THE VERDICT: Seasonally appropriate spooky sights and a nostalgic monochrome cartoon art style make Once Upon a Time on Halloween look more energetic than it is. The drink flinging stages are far too easy to master to the point they’ll give you no problem after you figure out their designs and the bosses don’t pack enough oomph to be an exciting counterbalance to those tepid stages. Once Upon a Time on Halloween on the whole is very short and sparse on content too, and getting through it all must be done in one life despite few levels being engaging on even your second run through the game. Tame stages means you can at least likely clear it without too many repeated attempts, the slight satisfaction that comes from actually clearing the game mostly just arising from knowing you won’t have to play it again.
And so, I give Once Upon a Time on Halloween for Nintendo Switch…
A BAD rating. At first when you’re still seeing new things and figuring out what a boss does, Once Upon a Time on Halloween at least has a little to hold your interest, even when it’s lifting ideas from more successful games. There’s some curiosity involved in seeing the Halloween spin on things and how the next stage will be represented in its cartoon style. It’s not the best carrot on a stick, you realize there’s often not too much to even the most dangerous bosses or situations, and the real clincher on making this an outright bad game is how hollow things are once you realize how they work. The jug throwing sections just aren’t hectic or challenging at all, always playing a bit too fair so you can easily pop over and attack anything before it reaches a bell and you can grab candies at your leisure.
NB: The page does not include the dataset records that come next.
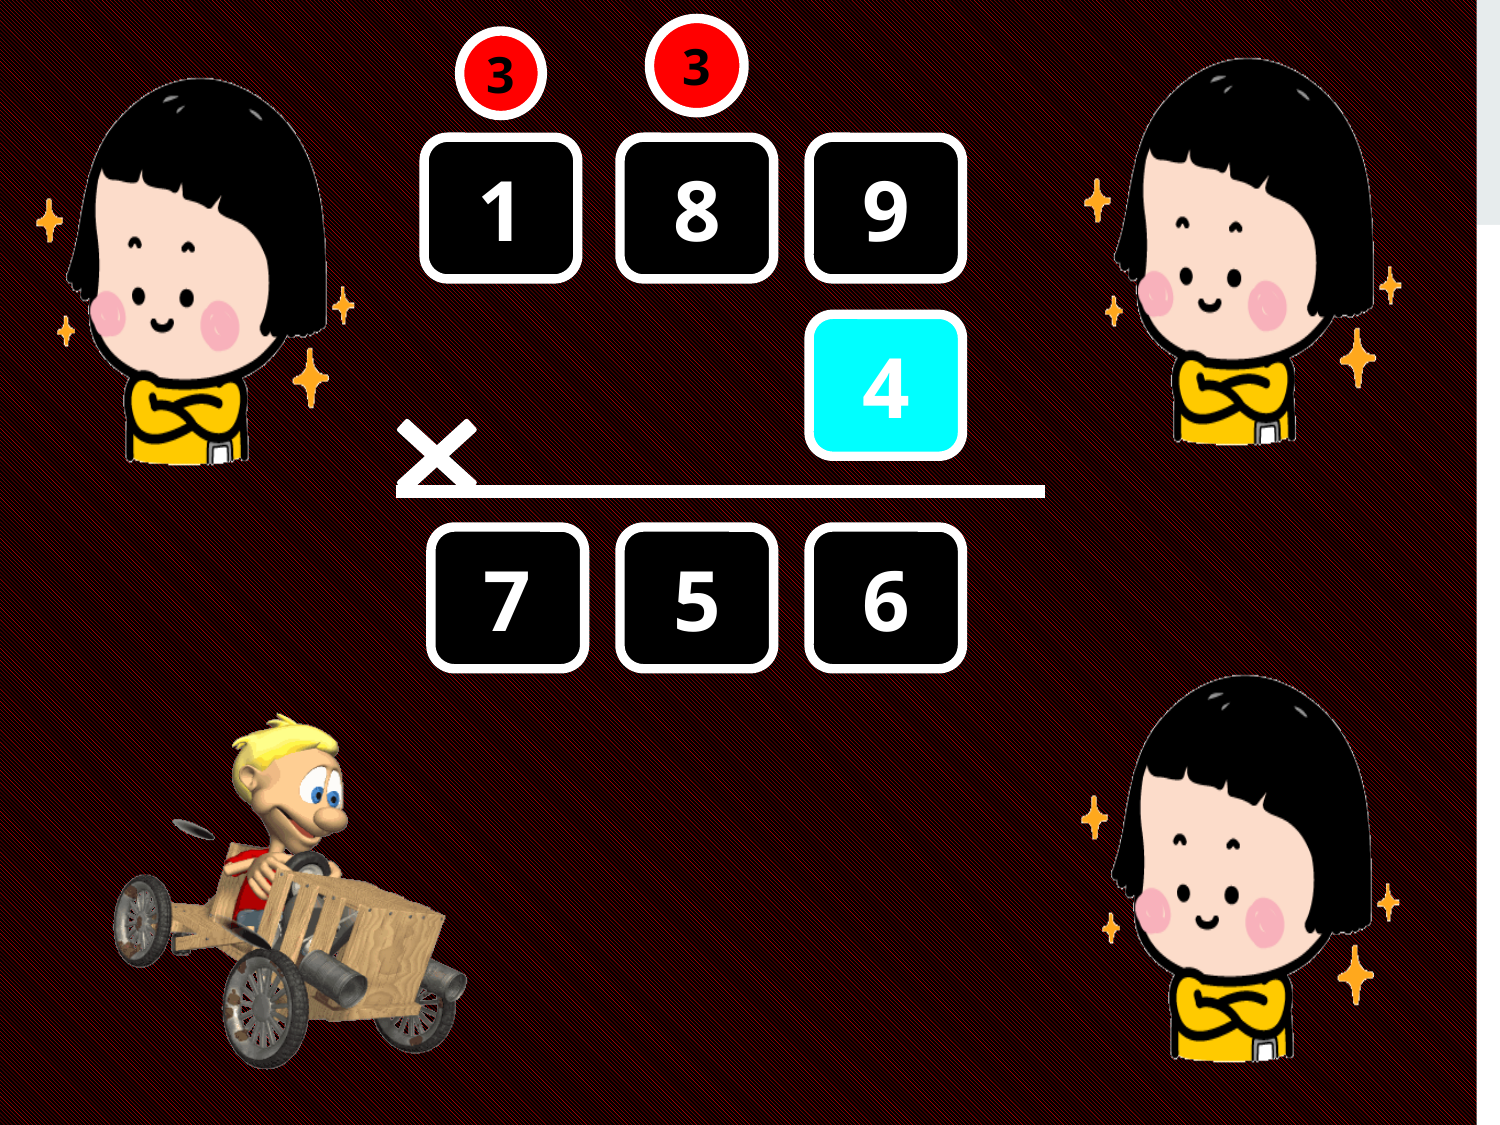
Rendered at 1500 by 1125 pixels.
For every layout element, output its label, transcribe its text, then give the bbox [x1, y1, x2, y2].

text_box 1 [421, 134, 581, 282]
text_box 8 [617, 134, 777, 282]
text_box 5 [617, 524, 777, 672]
picture [88, 703, 491, 1085]
text_box [396, 418, 477, 486]
text_box 9 [806, 134, 965, 282]
text_box 3 [647, 16, 747, 116]
picture [20, 70, 373, 467]
text_box 6 [806, 524, 965, 672]
text_box 7 [428, 524, 587, 672]
text_box 3 [457, 28, 545, 118]
picture [1066, 668, 1419, 1065]
picture [1068, 50, 1421, 448]
text_box 4 [806, 311, 965, 459]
Some more aggressive enemies, or perhaps even a penalty for letting a candy slip by, could maybe push things into a more tense and challenging direction, these levels really needing something so you won’t just realize how they work and then never endanger yourself again. The bosses certainly could use additional attacks or evolving tricks to spice them up too, only one boss really featuring two phases and the life bar for bosses rarely even displaying how much damage you’re dealing properly. The arcade focus on needing to clear everything in a single life probably did lead to how tame most levels are, players at least not likely to resent the repetition too much but not for the right reasons.
Once Upon a Time on Halloween may not have gone down with the iiRcade, but it likely shared that optimistic hope that its familiar ideas could still lead to some success. When Once Upon a Time on Halloween isn’t nearly taking directly from other games though, it’s often because it has dialed them back in some less effective way. Overall it is more tepid than terrible, but even though it’s not too demanding, people looking for a simple Halloween game should still keep away unless they want to have a monotonous All Hallow’s Eve.